I've been working in digital marketing for 30 years and the biggest mistake I still see people make is ignoring the titles and meta tags on their web pages. They'll call their home page "Home" and not their business name or, if they're local, leave out their city. For instance, "[Name] Yoga Studio, Tempe, AZ". And, they'll leave the meta description blank and wonder why they're not being found, they don't come up on Google, or people don't click through to their pages. It's the "they don't know what they don't know" syndrome. The title and meta descriptions are what comes up in the search results pages (SERPs). If this doesn't make sense to the searcher, if they are not convinced that this page has what they're looking for, if they are not enticed to click on the link, they'll go elsewhere. In my opinion, the easy-build-it-yourself site builders are at fault. Before a small business owner contemplates building their own website, they need to get quotes to have it done professionally. Besides, the do-it-yourself folks, I've seen web designers and developers leave these important SEO features out. They should know better. Web design, development, and search engine optimization (SEO) are a package. If you leave one out, your site is just an online brochure that doesn't help you at all. Never stop learning.
Based on the latest trends, I believe using low quality backlinks by using link farms and such is considered harmful for your website as these tactics are considered spam and can be penalised when being scanned by Google's algorithm as they often come from sites with low domain authority. The easiest way to remove these low quality backlinks is to review your backlinks by using tools like Google Search Console. Personally, I use Moz, as it has a disavow link feature that allows me to remove this links from my website. However, do take caution when removing these links as some links may have a lower DA/PA score but are still considered good links, and removing them could harm your SEO. One major mistake I see businesses repeat often is negliging their SEO optimisation. I find that this mostly occurs on small businesses starting up their website. By ignoring this issue, they'll face issues in ranking their SEO. This issue can easily be mitigated by simply using adding main keywords to their main title and optimising their meta description can go a long way. I recommend using Yoest SEO to those who are new to SEO or just want them to be simplified as this plugin shows where their SEO is lacking and provides content analysis for the page.
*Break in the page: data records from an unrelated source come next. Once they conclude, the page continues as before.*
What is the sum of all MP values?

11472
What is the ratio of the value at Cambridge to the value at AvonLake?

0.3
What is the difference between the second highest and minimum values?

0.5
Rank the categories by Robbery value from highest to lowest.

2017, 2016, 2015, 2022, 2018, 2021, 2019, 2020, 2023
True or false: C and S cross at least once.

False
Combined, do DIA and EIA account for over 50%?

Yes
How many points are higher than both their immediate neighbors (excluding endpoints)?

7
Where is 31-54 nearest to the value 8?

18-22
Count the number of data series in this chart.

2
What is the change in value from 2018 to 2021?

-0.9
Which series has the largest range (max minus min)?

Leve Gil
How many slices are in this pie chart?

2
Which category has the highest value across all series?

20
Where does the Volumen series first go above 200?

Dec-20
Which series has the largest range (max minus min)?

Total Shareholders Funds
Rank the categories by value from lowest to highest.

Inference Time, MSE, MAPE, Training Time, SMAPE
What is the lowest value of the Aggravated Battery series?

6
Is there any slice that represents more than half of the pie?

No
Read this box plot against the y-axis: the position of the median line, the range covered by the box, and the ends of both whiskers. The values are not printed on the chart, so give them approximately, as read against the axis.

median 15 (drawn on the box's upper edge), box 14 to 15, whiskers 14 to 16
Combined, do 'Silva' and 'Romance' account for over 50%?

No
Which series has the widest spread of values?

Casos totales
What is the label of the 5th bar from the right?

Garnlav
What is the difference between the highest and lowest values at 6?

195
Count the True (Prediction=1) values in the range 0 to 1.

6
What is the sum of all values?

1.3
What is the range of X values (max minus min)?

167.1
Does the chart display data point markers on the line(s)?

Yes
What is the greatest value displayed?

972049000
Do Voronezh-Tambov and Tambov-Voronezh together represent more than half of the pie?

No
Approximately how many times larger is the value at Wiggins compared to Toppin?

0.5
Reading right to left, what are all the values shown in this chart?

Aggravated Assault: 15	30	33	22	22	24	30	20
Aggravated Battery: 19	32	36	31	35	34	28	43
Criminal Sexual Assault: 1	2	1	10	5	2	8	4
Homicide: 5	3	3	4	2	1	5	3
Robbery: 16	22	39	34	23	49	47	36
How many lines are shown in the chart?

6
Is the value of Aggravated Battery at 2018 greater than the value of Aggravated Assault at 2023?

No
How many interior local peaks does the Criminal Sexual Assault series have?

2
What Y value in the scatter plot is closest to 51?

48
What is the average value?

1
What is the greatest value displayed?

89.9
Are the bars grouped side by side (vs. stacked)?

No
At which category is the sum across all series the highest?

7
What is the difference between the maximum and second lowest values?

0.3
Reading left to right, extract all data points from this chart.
The biggest mistake I consistently see in SEO, and have seen for years, is content for the sake of content. Many businesses will spit out a huge amount of aimless bogs thinking that more content = better SEO. This is not the case. Better content = better SEO. Sometimes this means less is more. I've run content audits on many sites, where the solution is always to trim content. Whether that is purely deleting it, or combing and updating dead weight pieces. Content does have a shelf life. Overtime websites can accrue a large amount of content that does nothing but bloat their crawl budget. This has a knock-on impact and can be detrimental to SEO, as good pages you want crawled, may miss the queue. I suggest to audit your content performance, using Google Search Console, Analytics data and keyword data from third party tools.